The online home of the Central Focus

FHCtoday.com

Reforming health care

We can all imagine it: the stress of an accident, maybe it’s a car crash you were lucky to survive, but now you owe thousands of dollars for a problem that you did not even cause. No one wants to be put in that situation, and that is the argument that many people access in defense of the heath care reform.

The United States of America currently has a few basic public health care programs, such as Medicare, Medicaid and the Veterans Health Administration. In turn, the people are not calling on the creation of a brand new system, but a reform. This reform could create universal health care, or stronger health programs that pay off more money.

Although we currently have some health care programs, they do not cover everyone, nor do they cover all expenses. Medicare only covers people over the age of 65, whereas Medicaid only covers low income families.

Junior Nick Venable thinks the existing federal programs are a step in the right direction.

“I think that if the current proposition for health care is passed, that [health care] will be easier to obtain and be more modernized,” said Venable. “But our future generations will still be paying for our health care debts to keep the program going.”

Dean of Freshmen Lucas Lammers says when people do not understand a bill, they base their opinions on what they have heard from other people, people who may not have the time to read such documents.
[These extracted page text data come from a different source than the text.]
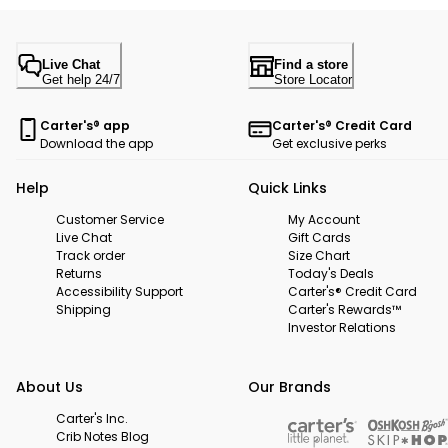
Live Chat
Find a store
Get help 24/7
Store Locator
Carter's® app
Carter's® Credit Card
Download the app
Get exclusive perks
Help
Quick Links
Customer Service
My Account
Live Chat
Gift Cards
Track order
Size Chart
Returns
Today's Deals
Accessibility Support
Carter's® Credit Card
Shipping
Carter's Rewards™
Investor Relations
About Us
Our Brands
Carter's Inc.
Crib Notes Blog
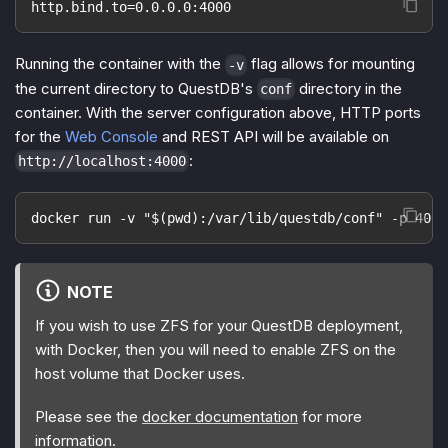
http.bind.to=0.0.0.0:4000
Running the container with the
flag allows for mounting
-v
the current directory to QuestDB's
directory in the
conf
container. With the server configuration above, HTTP ports
for the
Web Console
and REST API will be available on
:
http://localhost:4000
docker run -v "$(pwd):/var/lib/questdb/conf" -p 4000
NOTE
If you wish to use ZFS for your QuestDB deployment,
with Docker, then you will need to enable ZFS on the
host volume that Docker uses.
Please see the
docker documentation
for more
information.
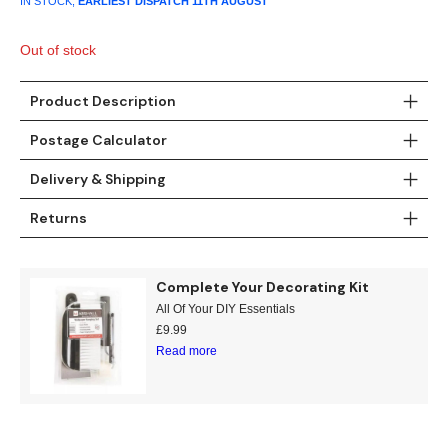
IN STOCK,
EARLIEST DISPATCH
11TH AUGUST
was:
is:
£19.99.
£6.99.
Out of stock
Product Description
Postage Calculator
Delivery & Shipping
Returns
Complete Your Decorating Kit
All Of Your DIY Essentials
£
9.99
Read more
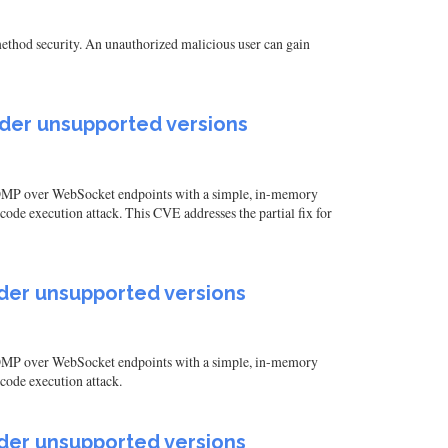
ethod security. An unauthorized malicious user can gain
older unsupported versions
 STOMP over WebSocket endpoints with a simple, in-memory
ode execution attack. This CVE addresses the partial fix for
older unsupported versions
 STOMP over WebSocket endpoints with a simple, in-memory
code execution attack.
older unsupported versions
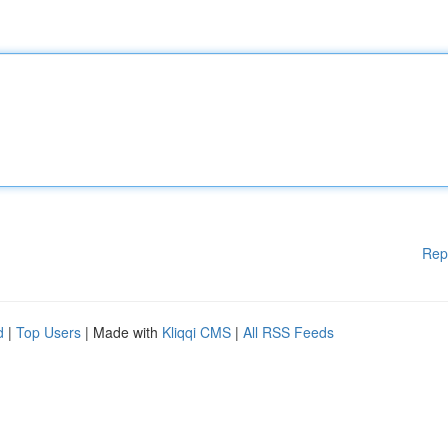
Rep
d
|
Top Users
| Made with
Kliqqi CMS
|
All RSS Feeds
“The health bill is like 1300 pages long, and politicians are not actually reading [it],” Mr. Lammers said. “Citizen groups are reading this and finding things that are cause for concern. They are going to these town hall meetings and expressing this concern. I think we are going way too fast. This isn’t 1934 and we have FDR ramming through social programs. With something as monumental as heath care, if we do trial and error, and it fails, that’s a lot of dead people.”

There are many allegations of problems with this program, such as “death panels,” in which older people are not covered and, in turn, die.

“They are talking about end of life consulting, so when someone is in a hospital, on a machine, do they want to sign a DNR (Do Not Resuscitate) or not?” said Mr. Lammers. “I think people are freaking out about stuff like that, because they are unsure. I don’t think it’s a necessity, it’s miscommunication. But most people will agree, we need a change.”